VORLIEGENDER TEXT ::
▼

Knock at the Cabin | Kritik (2024)

In einer Hütte im Nirgendwo bekommt ein schwules Paar Besuch von den vier apokalyptischen Reitern. Mit heiligem Ernst widmet sich Knock at the Cabin dem biblischen Weltuntergang und zeigt M. Night Shyamalan auf dem Gipfel des Wahnwitzes.

Es beginnt mit einem Grashüpfer. Ein kleines Mädchen (Kristen Cui als Wen) fängt ihn, sperrt ihn zu Artgefährten in ein Glas und erklärt dem Neuling, er sei nun Teil eines Experiments. Worauf sie in ihrem Feldbuch seinen Namen und seine Eigenschaften einträgt. Während des Films erinnern uns gelegentliche Bilder von Grashüpfern daran, dass die Insekten im Glas als Symbol für die Geschichte verstanden werden können. Für sieben Leute, die von Gott in eine extreme Situation gesteckt werden, auf dass er mit ihnen experimentieren kann. Falls es denn so ist. Schließlich handelt es sich um einen Film von M. Night Shyamalan, dem Regisseur mit den Twists. Mehr noch könnten die Grashüpfer aber als Bild dafür dienen, was mit uns als Zuschauern geschieht. Knock at the Cabin fühlt sich wie eine Art Lackmustest an, bei dem es schwer ist, neutral zu bleiben.

Hüttenidylle wie aus dem Katalog

Nicht dass M. Night Shyamalan in seiner Laufbahn nicht schon genug polarisiert hätte. Vom erfolgsverwöhnten Publiku*msliebling bis hin zur Lachnummer, deren Karriere im Grunde am Ende war: Zwischen den Extremen war er bereits überall. Er wurde als neuer Spielberg gefeiert und als One Trick Pony abgeschrieben. Manche sehen in ihm einen fürchterlichen Aufschneider, manche verlieren sich gerne in seinen verwickelten Strukturen, manche lieben ihn für seinen hochemotionalen Stil und die sehr persönliche Eigenwilligkeit seiner Filme. Knock at the Cabin wird diese Zuschreibungen wieder alle befeuern. Mehr noch, dieser auf Shyamalan-Weise sachliche und kontrollierte Film zeigt seinen Schöpfer auf dem Höhepunkt seines Wahnwitzes.

▲

(Einträge des Datensatzes)
▼

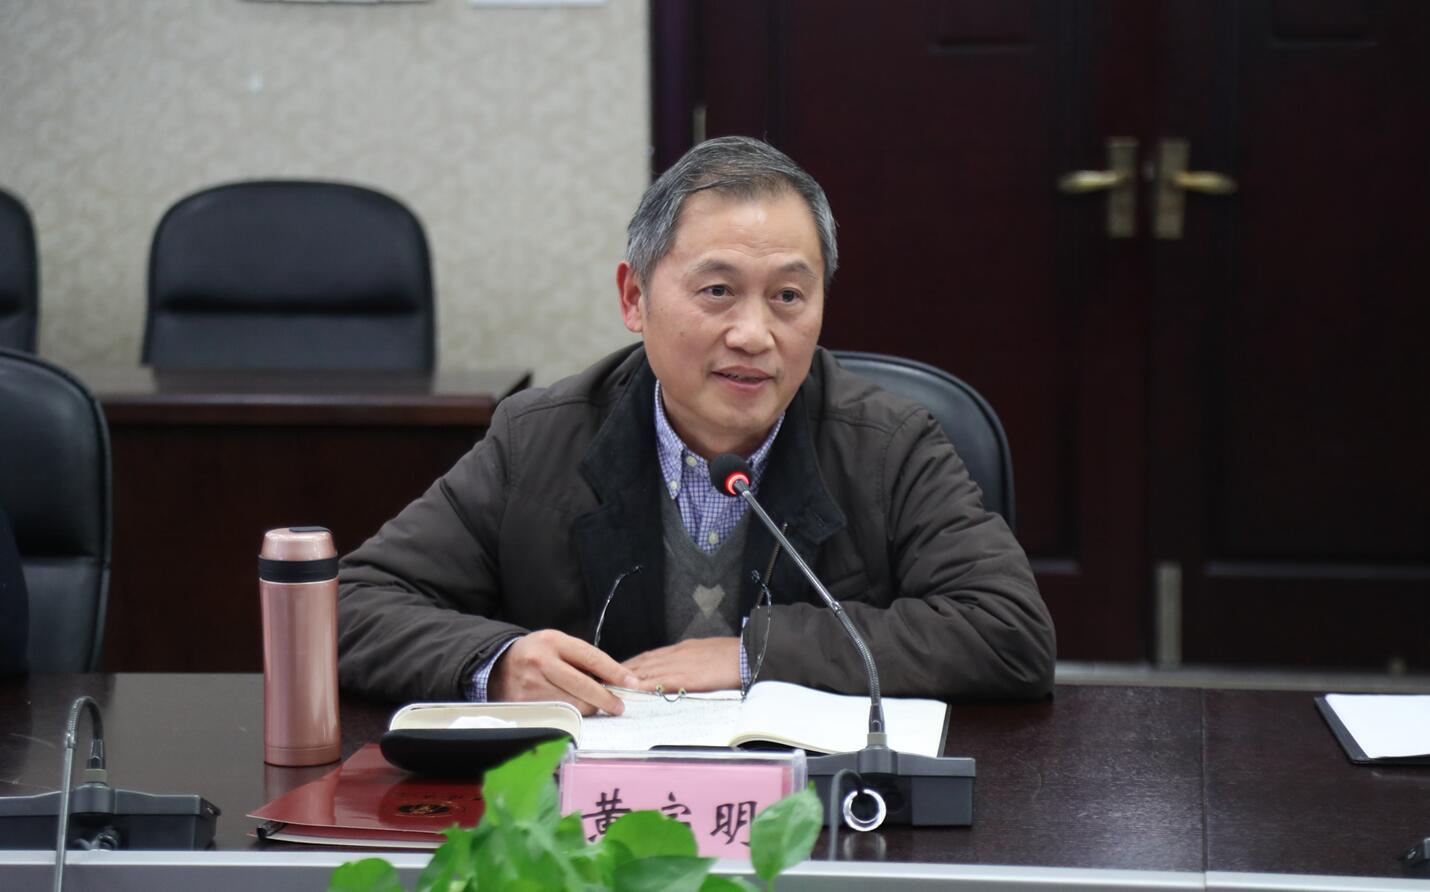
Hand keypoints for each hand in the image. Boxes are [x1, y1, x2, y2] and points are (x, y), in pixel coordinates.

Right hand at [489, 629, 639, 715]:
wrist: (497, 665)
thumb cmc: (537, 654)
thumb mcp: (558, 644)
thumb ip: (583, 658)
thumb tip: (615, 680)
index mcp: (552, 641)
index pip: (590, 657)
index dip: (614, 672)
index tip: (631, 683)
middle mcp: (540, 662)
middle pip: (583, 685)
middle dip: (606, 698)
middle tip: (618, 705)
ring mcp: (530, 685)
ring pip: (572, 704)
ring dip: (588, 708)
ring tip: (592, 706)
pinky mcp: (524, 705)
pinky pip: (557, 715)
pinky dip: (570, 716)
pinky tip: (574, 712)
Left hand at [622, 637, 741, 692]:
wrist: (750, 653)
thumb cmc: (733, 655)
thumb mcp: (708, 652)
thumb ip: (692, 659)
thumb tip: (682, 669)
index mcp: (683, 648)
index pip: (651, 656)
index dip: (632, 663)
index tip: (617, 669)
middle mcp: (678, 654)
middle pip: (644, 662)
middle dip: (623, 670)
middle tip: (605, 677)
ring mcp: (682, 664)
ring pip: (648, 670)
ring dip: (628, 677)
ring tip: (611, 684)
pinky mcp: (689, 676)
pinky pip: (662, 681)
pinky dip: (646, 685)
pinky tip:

▲

ARBEITSANWEISUNG A :: Fasse den Absatz der Filmkritik, der mit „Nicht dass M. Night Shyamalan“ beginnt, als knappe Stichpunktliste zusammen und behalte dabei seine wichtigsten Aussagen bei.
ARBEITSANWEISUNG B :: Setze die Filmkritik zu Knock at the Cabin im Anschluss an ihren letzten Satz fort.

ERGEBNIS A ::
- M. Night Shyamalan hat in seiner Laufbahn bereits stark polarisiert.
- Er war schon erfolgsverwöhnter Liebling des Publikums und ebenso eine Lachnummer, deren Karriere im Grunde am Ende schien.
- Er wurde als neuer Spielberg gefeiert und als One Trick Pony abgeschrieben.
- Manche halten ihn für einen fürchterlichen Aufschneider, andere verlieren sich gern in seinen verwickelten Strukturen, wieder andere lieben seinen hochemotionalen Stil und die persönliche Eigenwilligkeit seiner Filme.
- Knock at the Cabin wird all diese Zuschreibungen erneut befeuern.
- Der sachliche und kontrollierte Film zeigt Shyamalan auf dem Höhepunkt seines Wahnwitzes.

ERGEBNIS B ::
Bei dreien der Grashüpfer handelt es sich um das schwule Paar Andrew (Ben Aldridge) und Eric (Jonathan Groff) samt Adoptivtochter Wen, die in einer Hütte mitten im Nirgendwo ihren Urlaub verbringen: Abziehbildchen einer liebevollen Bürgerlichkeit, die gemeinsam Boogie Shoes von KC and the Sunshine Band schmettern, angezogen in den Waldsee springen, die zusammen lachen, zusammenhalten, die einander ganz und gar, und ganz und gar sauber, lieben. Ihre Hütte wie ihr Leben könnten aus einem Katalog stammen. Doch die Idylle aus Wald und See wird schnell an den Rand gedrängt, ist bald nur noch aus den Fenstern der Hütte zu sehen, als Sehnsuchtsort der Einfachheit, der Sicherheit, der für die drei unerreichbar wird.

Bis zum Schluss alles möglich

Denn bald tauchen die anderen vier Heuschrecken auf, der Grundschullehrer Leonard (Dave Bautista), die Krankenschwester Sabrina (Nikki Amuka-Bird), die Köchin Adriane (Abby Quinn) und Ex-Häftling Redmond (Rupert Grint). Nicht weniger sind sie als die (selbsternannten) Reiter der Apokalypse. Mit Gewalt dringen sie in die Hütte ein, fesseln Andrew und Eric und teilen ihnen mit, dass der Weltuntergang bevorsteht. Der sei nur abzuwenden, wenn die drei sich entscheiden, wer von ihnen geopfert werden muss – wobei sie die Tat auch noch selbst vollbringen müssen. Weigern sie sich, dann bringen die vier nach und nach einander um, und mit jedem Tod werde eine Plage entfesselt, die den Untergang der Menschheit nach und nach besiegele.

Religiöser Wahn trifft damit auf ein Paar, an dem alles übermäßig normal ist. Wie um uns zu versichern, dass auch diese Bilderbuchmenschen kein perfektes Leben führen, schneiden Rückblenden bittere Erfahrungen von Ausgrenzung und Schikane an, die die beiden für ihr Schwulsein machen mussten. Für sie steht denn auch sofort fest, warum sie Ziel der vier sind. Weil wir uns aber in einem Film von M. Night Shyamalan befinden, ist es nicht so einfach. Stattdessen spannt sich diese Ausgangssituation so weit wie möglich auf. Wir können nicht sicher sein, worauf der Film hinausläuft – bis zum Schluss ist alles möglich: von einer verworrenen rationalen Erklärung bis hin zum Finger Gottes, der durch die Erde pflügt und die Menschen persönlich unter sich begräbt. Ein biblisches Weltuntergangsszenario, ein (ebenfalls biblisches) Gleichnis, ein Drama um internalisierte hom*ophobie und den Kampf um Selbstakzeptanz nehmen den Film parallel ein.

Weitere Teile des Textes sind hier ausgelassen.